*Page extract*
───
Baby With Congenital Heart Defects in Portland, OR

medical malpractice lawyer Portland

Understanding When Your Baby With Congenital Heart Defects is Due to Medical Malpractice in Portland, OR

While most babies are born healthy and without incident, there are times when a baby sadly has a birth defect or complication during birth. Some defects can be detected prenatally (while in the womb) while others are not detected until after the baby is born. Different types of defects or syndromes that may be detected include limb differences (i.e deformed or missing limb), cleft lip or palate, down syndrome, organ abnormalities (i.e missing a kidney), or congenital heart defects amongst many other defects that may be identified before or after birth. A baby with congenital heart defects is very common, but serious. Roughly 40,000 babies are born every year with congenital defects, according to John Hopkin’s Medicine. While it may be perhaps one of the most common birth defect, failure to diagnose this defect can lead to serious complications, including wrongful death of the newborn. Thus, it is critical to identify these defects prenatally or immediately at birth to ensure the newborn receives adequate care and treatment. Otherwise, negligent care could be due to Oregon medical malpractice.

What Are Congenital Heart Defects?

Congenital heart defects are abnormalities of the heart that occur before the baby is born. These defects occur when the heart is developing in utero. Some of these defects are easily detected during an ultrasound conducted while in utero, while others may not be as obvious until the baby is born. A baby with congenital heart defects can be serious.
───
*Data section*
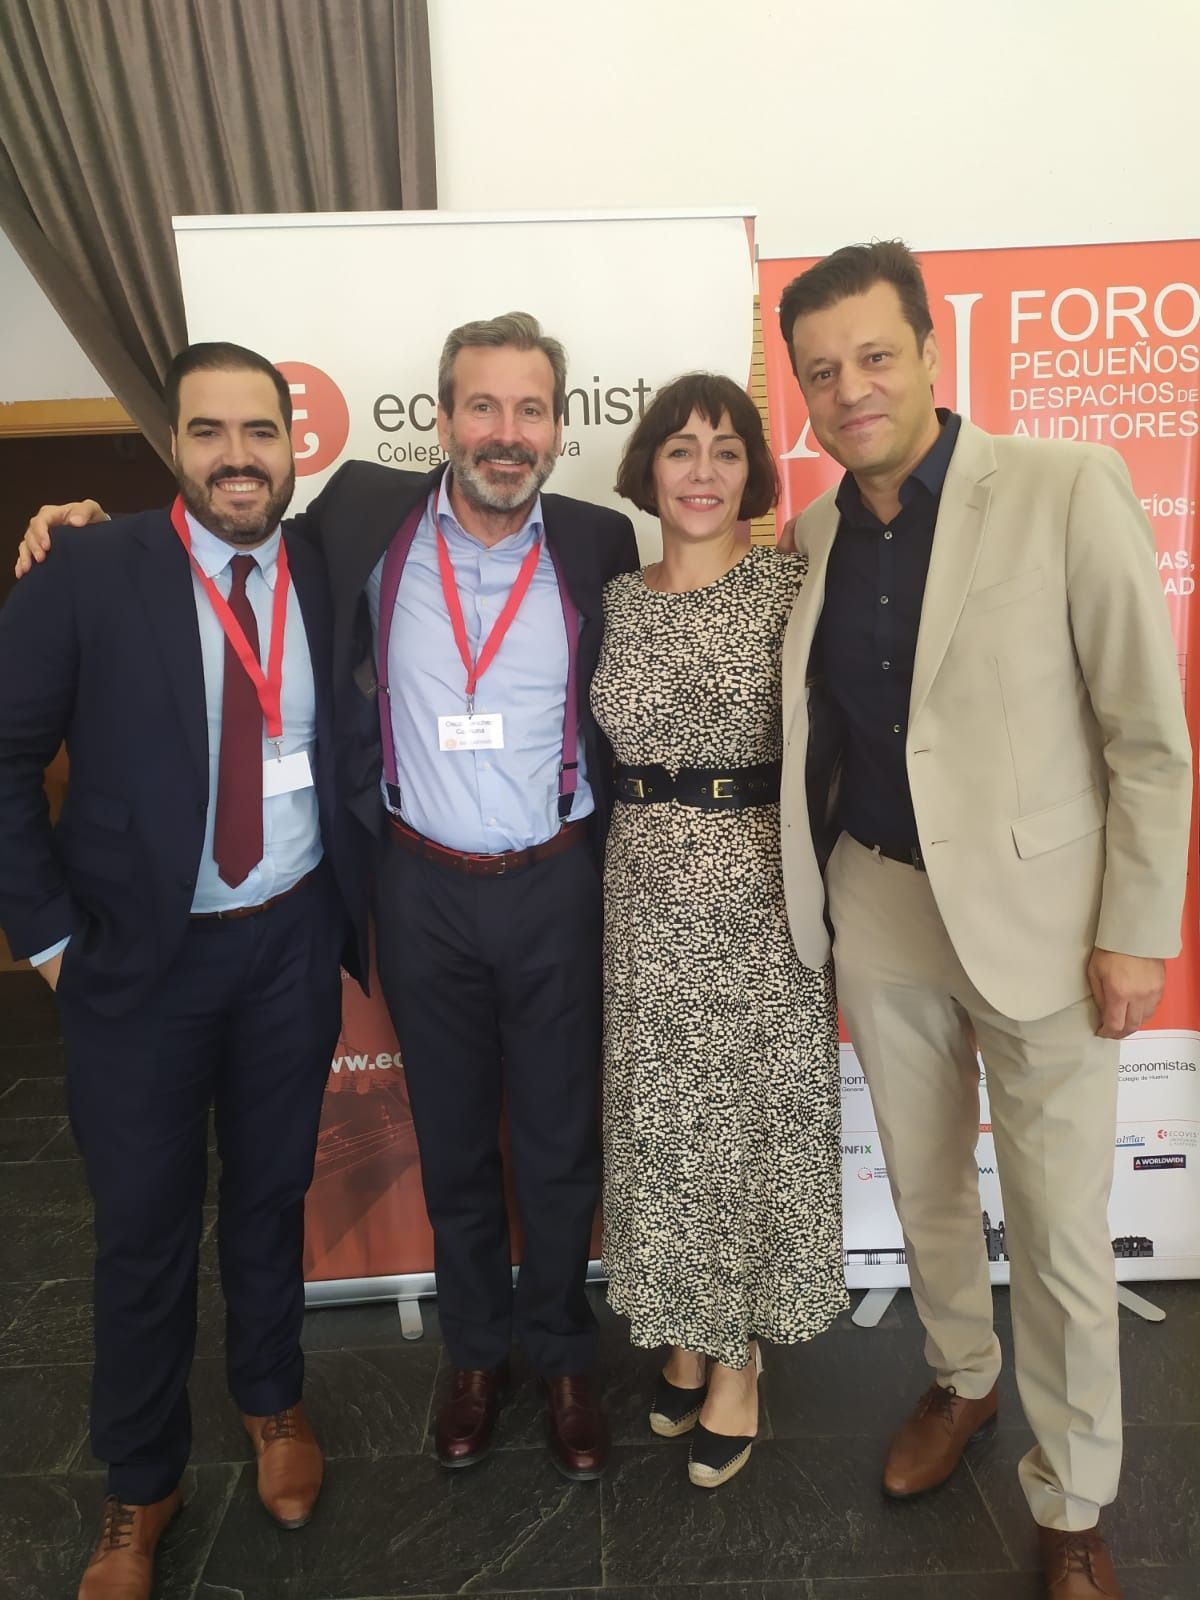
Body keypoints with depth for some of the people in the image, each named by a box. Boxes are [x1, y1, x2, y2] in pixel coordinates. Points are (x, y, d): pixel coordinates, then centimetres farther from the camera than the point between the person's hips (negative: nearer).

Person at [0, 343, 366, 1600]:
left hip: (295, 942, 3)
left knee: (272, 1192, 19)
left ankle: (272, 1399, 45)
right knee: (144, 1224, 12)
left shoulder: (326, 580, -1)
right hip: (143, 953, -2)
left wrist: (352, 909, 5)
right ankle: (140, 1485, 36)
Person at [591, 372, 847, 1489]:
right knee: (660, 1117, 13)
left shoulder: (791, 580, -4)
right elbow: (601, 746, 11)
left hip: (764, 885, -3)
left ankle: (740, 1356, 31)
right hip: (646, 891, 3)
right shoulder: (614, 596, 6)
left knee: (756, 1114, 10)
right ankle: (687, 1328, 37)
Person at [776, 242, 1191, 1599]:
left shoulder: (1065, 489, -11)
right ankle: (960, 1378, 47)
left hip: (1036, 911, -4)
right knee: (923, 1184, 20)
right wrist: (815, 888, 5)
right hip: (878, 904, 4)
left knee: (1060, 1231, 7)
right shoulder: (815, 532, 4)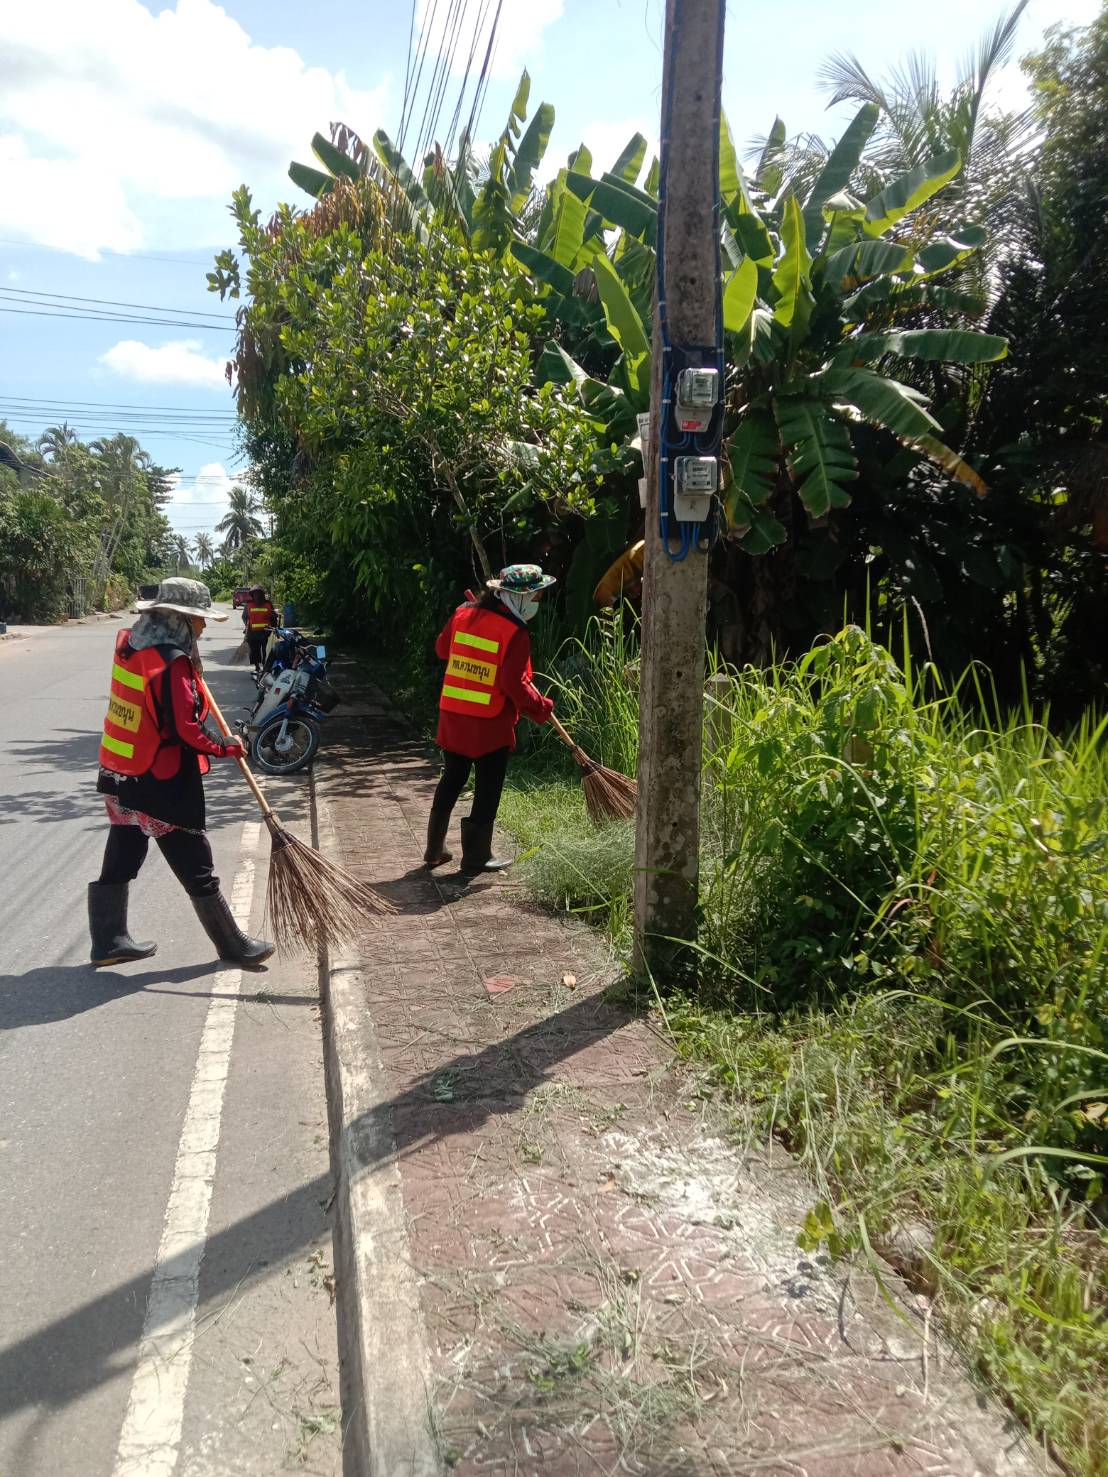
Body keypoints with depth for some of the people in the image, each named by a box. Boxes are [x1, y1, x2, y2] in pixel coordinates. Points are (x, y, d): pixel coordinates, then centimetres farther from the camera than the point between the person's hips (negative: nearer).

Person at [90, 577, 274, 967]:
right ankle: (233, 945, 17)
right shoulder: (173, 663, -22)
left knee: (120, 861, 18)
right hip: (161, 785, -8)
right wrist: (225, 748, -10)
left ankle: (109, 942, 29)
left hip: (118, 778, 8)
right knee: (197, 869, 4)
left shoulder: (128, 643, 1)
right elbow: (187, 728, -24)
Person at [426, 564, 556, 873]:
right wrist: (541, 708, -6)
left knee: (451, 781, 19)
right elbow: (515, 684, -19)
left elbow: (442, 650, 17)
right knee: (487, 790, 7)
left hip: (452, 716, 6)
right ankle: (476, 855, 14)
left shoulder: (462, 615, 3)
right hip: (491, 723, -6)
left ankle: (435, 849, 26)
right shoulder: (515, 633, -15)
───
*What this task involves*
Return everything in the text on congenital heart defects from "Congenital heart defects are" down to "can be serious.", copied word for word.

*Problem solution*
Congenital heart defects are abnormalities of the heart that occur before the baby is born. These defects occur when the heart is developing in utero. Some of these defects are easily detected during an ultrasound conducted while in utero, while others may not be as obvious until the baby is born. A baby with congenital heart defects can be serious.